___ Given text

From MozillaWiki
< Media‎ | WebRTC
Jump to: navigation, search

Overall Architecture

Note: see Media/WebRTC/WebRTCE10S for the architecture on B2G with E10S


At a high level, there are five major components we need to integrate to build a functional WebRTC stack into Firefox.

  • The MediaStream components that provide generic media support.
  • The contributed code that handles RTP and codecs.
  • The SIPCC signaling stack.
  • The DataChannel management code and the libsctp code that it drives.
  • The transport stack (mtransport) stack which drives DTLS, ICE, etc.

These are managed/integrated by the PeerConnection code which provides the PeerConnection API and maintains all the relevant state.

In addition, there is the GetUserMedia() [GUM] code which handles media acquisition. However, the GUM code has no direct contact with the rest of the WebRTC stack, since the stack itself solely manipulates MediaStreams and does not care how they were created.

______
___ Given data

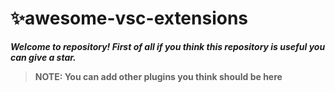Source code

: # ✨awesome-vsc-extensions
**_Welcome to repository! First of all if you think this repository is useful you can give a star._**
>**NOTE: You can add other plugins you think should be here**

______

● Tasks:
1. In the WebRTC architecture page, what code handles media acquisition?
2. Please copy everything from "At a high level, there" down to "DTLS, ICE, etc." in the WebRTC architecture page.
The lines have no connection to the WebRTC architecture page.

● Results of the exercise:
1. The GetUserMedia() [GUM] code handles media acquisition.

2.
At a high level, there are five major components we need to integrate to build a functional WebRTC stack into Firefox.

  • The MediaStream components that provide generic media support.
  • The contributed code that handles RTP and codecs.
  • The SIPCC signaling stack.
  • The DataChannel management code and the libsctp code that it drives.
  • The transport stack (mtransport) stack which drives DTLS, ICE, etc.